Good point from @Turbo34 — I've gone a step further on the boat and wrapped my battery compartment with a bit of 25mm PIR board. Cheap from any builders' merchant and makes a surprising difference to overnight temps.

The JK BMS at 5°C is doing exactly what it should though, @Maria1963. LiFePO4 cells don't take charge below 0°C without risking lithium plating — 5°C gives you a sensible buffer. Some people drop their cutoff to 2°C but I wouldn't go lower than that with EVE cells.

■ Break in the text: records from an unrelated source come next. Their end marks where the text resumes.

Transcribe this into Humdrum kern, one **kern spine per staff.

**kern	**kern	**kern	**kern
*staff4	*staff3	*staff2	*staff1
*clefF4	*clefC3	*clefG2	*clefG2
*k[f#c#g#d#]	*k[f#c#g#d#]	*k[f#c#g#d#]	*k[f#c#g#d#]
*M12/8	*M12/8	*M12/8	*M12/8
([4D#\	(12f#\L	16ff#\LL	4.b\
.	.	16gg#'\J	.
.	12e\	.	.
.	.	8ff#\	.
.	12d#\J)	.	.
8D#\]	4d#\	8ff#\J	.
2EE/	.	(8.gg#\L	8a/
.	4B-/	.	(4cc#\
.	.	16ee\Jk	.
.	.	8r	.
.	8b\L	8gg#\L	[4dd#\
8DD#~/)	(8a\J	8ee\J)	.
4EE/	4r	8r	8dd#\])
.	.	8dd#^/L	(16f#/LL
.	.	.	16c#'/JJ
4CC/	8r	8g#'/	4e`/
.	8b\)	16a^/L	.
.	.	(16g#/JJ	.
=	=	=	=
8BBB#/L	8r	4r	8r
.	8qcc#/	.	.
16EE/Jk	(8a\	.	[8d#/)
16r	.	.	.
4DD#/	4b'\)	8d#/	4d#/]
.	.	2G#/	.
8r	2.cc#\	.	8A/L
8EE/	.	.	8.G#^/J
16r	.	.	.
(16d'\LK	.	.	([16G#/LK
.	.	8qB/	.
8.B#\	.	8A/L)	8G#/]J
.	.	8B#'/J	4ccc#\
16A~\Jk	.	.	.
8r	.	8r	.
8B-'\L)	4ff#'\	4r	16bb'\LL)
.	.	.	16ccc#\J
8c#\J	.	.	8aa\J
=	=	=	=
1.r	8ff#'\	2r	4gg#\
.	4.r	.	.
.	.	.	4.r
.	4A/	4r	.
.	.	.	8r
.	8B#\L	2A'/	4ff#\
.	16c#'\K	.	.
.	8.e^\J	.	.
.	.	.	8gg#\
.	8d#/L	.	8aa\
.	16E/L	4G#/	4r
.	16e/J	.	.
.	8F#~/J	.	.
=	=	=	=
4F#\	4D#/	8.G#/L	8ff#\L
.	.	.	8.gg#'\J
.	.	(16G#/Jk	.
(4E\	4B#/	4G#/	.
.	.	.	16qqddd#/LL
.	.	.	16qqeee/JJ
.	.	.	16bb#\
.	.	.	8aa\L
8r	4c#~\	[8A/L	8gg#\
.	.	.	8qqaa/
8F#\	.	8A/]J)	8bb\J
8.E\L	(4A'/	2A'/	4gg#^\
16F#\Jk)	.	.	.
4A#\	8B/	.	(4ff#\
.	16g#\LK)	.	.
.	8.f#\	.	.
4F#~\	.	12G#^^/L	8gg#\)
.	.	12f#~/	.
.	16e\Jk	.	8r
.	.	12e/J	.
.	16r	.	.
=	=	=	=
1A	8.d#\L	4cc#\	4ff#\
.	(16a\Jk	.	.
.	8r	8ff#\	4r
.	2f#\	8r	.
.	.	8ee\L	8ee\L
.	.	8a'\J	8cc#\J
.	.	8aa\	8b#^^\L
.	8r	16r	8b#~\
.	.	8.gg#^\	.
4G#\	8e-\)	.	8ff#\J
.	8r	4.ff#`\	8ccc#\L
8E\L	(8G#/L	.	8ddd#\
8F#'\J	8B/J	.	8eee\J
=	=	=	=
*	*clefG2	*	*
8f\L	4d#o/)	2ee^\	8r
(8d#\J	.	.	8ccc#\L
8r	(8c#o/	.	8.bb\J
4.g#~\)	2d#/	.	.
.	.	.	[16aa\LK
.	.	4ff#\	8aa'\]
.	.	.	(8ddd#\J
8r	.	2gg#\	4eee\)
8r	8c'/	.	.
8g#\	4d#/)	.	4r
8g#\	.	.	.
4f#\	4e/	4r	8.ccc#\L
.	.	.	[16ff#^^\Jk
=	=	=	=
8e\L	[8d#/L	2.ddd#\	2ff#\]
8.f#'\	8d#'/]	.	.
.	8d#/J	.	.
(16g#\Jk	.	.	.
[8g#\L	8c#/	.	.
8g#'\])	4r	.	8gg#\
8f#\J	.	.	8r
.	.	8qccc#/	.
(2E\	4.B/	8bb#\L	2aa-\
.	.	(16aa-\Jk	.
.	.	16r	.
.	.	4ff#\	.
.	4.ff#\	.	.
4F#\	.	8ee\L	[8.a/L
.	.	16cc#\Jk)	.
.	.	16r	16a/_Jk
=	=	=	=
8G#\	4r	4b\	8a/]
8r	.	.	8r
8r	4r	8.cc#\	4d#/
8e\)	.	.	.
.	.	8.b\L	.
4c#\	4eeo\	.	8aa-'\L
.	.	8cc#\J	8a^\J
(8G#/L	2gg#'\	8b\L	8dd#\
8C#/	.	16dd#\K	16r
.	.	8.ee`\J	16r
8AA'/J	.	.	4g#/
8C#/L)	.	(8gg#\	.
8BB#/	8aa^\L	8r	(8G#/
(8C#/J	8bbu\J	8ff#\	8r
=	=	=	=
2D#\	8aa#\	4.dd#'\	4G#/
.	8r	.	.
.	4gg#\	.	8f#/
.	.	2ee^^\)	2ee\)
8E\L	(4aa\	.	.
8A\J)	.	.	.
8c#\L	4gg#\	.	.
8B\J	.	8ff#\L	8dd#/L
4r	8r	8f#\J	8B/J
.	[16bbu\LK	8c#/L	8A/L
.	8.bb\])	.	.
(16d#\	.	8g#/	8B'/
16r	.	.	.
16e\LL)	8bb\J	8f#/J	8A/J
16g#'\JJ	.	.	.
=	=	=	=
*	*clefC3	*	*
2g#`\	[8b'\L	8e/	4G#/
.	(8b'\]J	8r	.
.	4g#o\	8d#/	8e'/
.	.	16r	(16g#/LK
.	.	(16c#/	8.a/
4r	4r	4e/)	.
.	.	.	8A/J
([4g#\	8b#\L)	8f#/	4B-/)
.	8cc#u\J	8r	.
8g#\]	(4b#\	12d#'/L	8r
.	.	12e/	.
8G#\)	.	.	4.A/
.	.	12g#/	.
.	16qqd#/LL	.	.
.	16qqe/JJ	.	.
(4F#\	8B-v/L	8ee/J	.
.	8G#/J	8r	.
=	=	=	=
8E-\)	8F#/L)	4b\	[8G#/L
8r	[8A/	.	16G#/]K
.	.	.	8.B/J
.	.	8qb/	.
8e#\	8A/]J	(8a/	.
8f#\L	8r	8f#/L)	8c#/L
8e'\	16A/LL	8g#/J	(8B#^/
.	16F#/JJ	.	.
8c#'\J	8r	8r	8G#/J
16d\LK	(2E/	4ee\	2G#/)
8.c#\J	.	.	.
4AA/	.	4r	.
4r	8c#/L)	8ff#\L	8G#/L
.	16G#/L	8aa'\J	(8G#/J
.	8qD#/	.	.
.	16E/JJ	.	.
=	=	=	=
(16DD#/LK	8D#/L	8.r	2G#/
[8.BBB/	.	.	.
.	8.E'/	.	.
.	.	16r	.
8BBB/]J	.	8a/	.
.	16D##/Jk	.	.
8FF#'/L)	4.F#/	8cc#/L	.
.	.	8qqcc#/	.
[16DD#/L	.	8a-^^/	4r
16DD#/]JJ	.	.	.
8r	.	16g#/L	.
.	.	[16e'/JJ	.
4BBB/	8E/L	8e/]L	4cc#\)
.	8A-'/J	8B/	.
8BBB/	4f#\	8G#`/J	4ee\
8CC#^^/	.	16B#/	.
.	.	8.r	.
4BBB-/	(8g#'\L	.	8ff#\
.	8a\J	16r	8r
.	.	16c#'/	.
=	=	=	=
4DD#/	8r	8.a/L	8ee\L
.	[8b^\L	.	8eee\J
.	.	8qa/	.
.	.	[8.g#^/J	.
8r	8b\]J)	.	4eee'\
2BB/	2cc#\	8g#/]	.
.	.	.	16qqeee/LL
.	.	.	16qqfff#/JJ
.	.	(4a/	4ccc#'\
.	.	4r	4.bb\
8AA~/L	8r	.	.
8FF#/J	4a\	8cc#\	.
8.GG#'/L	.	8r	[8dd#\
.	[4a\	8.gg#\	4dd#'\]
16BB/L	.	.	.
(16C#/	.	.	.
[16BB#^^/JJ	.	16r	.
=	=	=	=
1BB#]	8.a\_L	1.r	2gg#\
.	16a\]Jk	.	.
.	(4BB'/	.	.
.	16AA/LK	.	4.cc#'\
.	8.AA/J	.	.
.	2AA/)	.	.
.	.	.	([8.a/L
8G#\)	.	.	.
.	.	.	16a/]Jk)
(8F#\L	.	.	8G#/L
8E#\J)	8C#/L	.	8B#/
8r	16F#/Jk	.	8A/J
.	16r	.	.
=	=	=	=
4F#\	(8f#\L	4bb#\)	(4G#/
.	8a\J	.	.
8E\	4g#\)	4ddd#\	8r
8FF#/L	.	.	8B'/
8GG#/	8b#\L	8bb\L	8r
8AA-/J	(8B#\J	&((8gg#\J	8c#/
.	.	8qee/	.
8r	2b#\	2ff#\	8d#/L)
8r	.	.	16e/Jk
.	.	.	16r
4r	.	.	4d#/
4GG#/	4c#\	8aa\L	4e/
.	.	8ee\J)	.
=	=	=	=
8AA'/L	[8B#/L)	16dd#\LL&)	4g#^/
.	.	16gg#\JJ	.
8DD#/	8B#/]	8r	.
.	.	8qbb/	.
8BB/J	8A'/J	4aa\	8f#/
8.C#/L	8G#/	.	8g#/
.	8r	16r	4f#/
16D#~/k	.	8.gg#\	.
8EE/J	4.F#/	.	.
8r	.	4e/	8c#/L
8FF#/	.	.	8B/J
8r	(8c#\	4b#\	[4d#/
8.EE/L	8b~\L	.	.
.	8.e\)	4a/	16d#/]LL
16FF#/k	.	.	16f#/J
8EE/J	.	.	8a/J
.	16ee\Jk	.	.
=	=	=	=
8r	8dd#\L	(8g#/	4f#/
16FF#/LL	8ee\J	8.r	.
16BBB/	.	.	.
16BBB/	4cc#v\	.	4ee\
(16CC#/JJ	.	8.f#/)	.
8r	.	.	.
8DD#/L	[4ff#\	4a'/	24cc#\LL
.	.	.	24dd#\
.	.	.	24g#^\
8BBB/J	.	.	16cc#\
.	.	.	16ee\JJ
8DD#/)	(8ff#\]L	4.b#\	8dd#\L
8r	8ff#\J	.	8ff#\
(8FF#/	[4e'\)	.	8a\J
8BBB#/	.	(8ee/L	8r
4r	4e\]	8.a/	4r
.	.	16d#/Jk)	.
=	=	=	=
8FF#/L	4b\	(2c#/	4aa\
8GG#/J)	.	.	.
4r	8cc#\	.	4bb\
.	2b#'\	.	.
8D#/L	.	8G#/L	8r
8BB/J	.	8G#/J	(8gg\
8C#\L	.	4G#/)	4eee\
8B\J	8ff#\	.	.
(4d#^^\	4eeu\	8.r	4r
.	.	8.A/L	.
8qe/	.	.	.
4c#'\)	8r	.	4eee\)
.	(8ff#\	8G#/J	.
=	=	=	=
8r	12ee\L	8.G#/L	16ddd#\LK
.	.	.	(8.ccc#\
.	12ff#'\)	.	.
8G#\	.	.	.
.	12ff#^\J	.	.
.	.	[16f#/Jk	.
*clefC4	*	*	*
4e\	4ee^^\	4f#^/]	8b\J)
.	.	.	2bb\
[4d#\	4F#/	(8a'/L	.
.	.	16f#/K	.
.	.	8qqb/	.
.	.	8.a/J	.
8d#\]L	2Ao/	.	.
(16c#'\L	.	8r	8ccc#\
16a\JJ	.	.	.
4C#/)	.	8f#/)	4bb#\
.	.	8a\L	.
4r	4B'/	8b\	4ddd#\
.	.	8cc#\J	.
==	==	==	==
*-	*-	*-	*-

Worth checking your JK app logs to see what temperature it actually tripped at — you can confirm whether it's reading accurately or if the NTC sensor placement is giving you odd readings. Mine was logging falsely low temps until I repositioned it away from the hull side.

Solar Jason
Solar Jason
Active Member
14 posts
thumb_up 4 likes
Joined Jun 2025
2 weeks ago
#15250

@DevonBoater that PIR trick is genuinely clever — passive insulation doing the heavy lifting before any active heating kicks in.

My own story on this: I had my EVE cells sitting in a steel-framed compartment under the van floor last February. Coldest night of the year, woke up to the same dead-silence scenario you've described. Turned out the BMS was doing exactly what it should — cells were reading 3°C.

What changed everything for me was fitting a small Victron temperature sensor logging overnight lows. Once you see how fast an uninsulated steel box loses heat, you stop questioning the BMS and start questioning your installation.